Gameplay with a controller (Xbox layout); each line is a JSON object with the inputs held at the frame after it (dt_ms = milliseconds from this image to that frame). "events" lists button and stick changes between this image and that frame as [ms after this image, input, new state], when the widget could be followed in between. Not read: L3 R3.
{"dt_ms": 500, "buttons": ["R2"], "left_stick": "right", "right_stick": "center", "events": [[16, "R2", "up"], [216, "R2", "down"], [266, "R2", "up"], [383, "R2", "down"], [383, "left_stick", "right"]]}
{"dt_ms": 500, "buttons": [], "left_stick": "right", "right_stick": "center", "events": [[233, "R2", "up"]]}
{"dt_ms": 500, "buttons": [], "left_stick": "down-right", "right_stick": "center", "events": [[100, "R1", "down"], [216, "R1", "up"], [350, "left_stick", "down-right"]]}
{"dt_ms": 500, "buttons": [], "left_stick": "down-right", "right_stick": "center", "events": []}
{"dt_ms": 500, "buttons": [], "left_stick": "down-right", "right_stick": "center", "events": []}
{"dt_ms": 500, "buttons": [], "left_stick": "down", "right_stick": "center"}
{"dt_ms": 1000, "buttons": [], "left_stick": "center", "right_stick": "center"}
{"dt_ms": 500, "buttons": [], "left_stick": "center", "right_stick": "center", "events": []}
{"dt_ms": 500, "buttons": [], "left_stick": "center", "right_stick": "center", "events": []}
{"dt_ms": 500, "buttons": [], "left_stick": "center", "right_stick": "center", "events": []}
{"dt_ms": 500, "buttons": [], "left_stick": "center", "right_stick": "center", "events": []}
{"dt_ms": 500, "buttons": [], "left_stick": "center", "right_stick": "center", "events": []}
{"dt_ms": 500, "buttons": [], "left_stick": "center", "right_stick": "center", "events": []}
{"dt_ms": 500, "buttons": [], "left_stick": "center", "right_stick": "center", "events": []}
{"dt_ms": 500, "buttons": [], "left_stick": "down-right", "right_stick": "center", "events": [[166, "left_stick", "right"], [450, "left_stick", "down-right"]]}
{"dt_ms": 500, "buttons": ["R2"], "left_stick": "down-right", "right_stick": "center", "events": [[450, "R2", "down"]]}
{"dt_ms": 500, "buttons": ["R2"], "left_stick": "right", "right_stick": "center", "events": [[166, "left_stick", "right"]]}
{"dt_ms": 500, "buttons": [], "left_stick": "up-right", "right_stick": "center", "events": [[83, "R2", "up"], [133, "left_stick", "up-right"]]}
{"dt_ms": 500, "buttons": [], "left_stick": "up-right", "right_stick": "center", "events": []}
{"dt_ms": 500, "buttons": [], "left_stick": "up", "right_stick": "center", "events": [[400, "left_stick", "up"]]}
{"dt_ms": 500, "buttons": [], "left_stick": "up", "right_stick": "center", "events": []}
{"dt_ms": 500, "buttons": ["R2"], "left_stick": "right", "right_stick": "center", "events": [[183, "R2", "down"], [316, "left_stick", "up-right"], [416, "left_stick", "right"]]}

-- What the task asks --
Could you set down every record exactly as given?

-- Result --
Gameplay with a controller (Xbox layout); each line is a JSON object with the inputs held at the frame after it (dt_ms = milliseconds from this image to that frame). "events" lists button and stick changes between this image and that frame as [ms after this image, input, new state], when the widget could be followed in between. Not read: L3 R3.
{"dt_ms": 500, "buttons": ["R2"], "left_stick": "right", "right_stick": "center", "events": [[16, "R2", "up"], [216, "R2", "down"], [266, "R2", "up"], [383, "R2", "down"], [383, "left_stick", "right"]]}
{"dt_ms": 500, "buttons": [], "left_stick": "right", "right_stick": "center", "events": [[233, "R2", "up"]]}
{"dt_ms": 500, "buttons": [], "left_stick": "down-right", "right_stick": "center", "events": [[100, "R1", "down"], [216, "R1", "up"], [350, "left_stick", "down-right"]]}
{"dt_ms": 500, "buttons": [], "left_stick": "down-right", "right_stick": "center", "events": []}
{"dt_ms": 500, "buttons": [], "left_stick": "down-right", "right_stick": "center", "events": []}
{"dt_ms": 500, "buttons": [], "left_stick": "down", "right_stick": "center"}
{"dt_ms": 1000, "buttons": [], "left_stick": "center", "right_stick": "center"}
{"dt_ms": 500, "buttons": [], "left_stick": "center", "right_stick": "center", "events": []}
{"dt_ms": 500, "buttons": [], "left_stick": "center", "right_stick": "center", "events": []}
{"dt_ms": 500, "buttons": [], "left_stick": "center", "right_stick": "center", "events": []}
{"dt_ms": 500, "buttons": [], "left_stick": "center", "right_stick": "center", "events": []}
{"dt_ms": 500, "buttons": [], "left_stick": "center", "right_stick": "center", "events": []}
{"dt_ms": 500, "buttons": [], "left_stick": "center", "right_stick": "center", "events": []}
{"dt_ms": 500, "buttons": [], "left_stick": "center", "right_stick": "center", "events": []}
{"dt_ms": 500, "buttons": [], "left_stick": "down-right", "right_stick": "center", "events": [[166, "left_stick", "right"], [450, "left_stick", "down-right"]]}
{"dt_ms": 500, "buttons": ["R2"], "left_stick": "down-right", "right_stick": "center", "events": [[450, "R2", "down"]]}
{"dt_ms": 500, "buttons": ["R2"], "left_stick": "right", "right_stick": "center", "events": [[166, "left_stick", "right"]]}
{"dt_ms": 500, "buttons": [], "left_stick": "up-right", "right_stick": "center", "events": [[83, "R2", "up"], [133, "left_stick", "up-right"]]}
{"dt_ms": 500, "buttons": [], "left_stick": "up-right", "right_stick": "center", "events": []}
{"dt_ms": 500, "buttons": [], "left_stick": "up", "right_stick": "center", "events": [[400, "left_stick", "up"]]}
{"dt_ms": 500, "buttons": [], "left_stick": "up", "right_stick": "center", "events": []}
{"dt_ms": 500, "buttons": ["R2"], "left_stick": "right", "right_stick": "center", "events": [[183, "R2", "down"], [316, "left_stick", "up-right"], [416, "left_stick", "right"]]}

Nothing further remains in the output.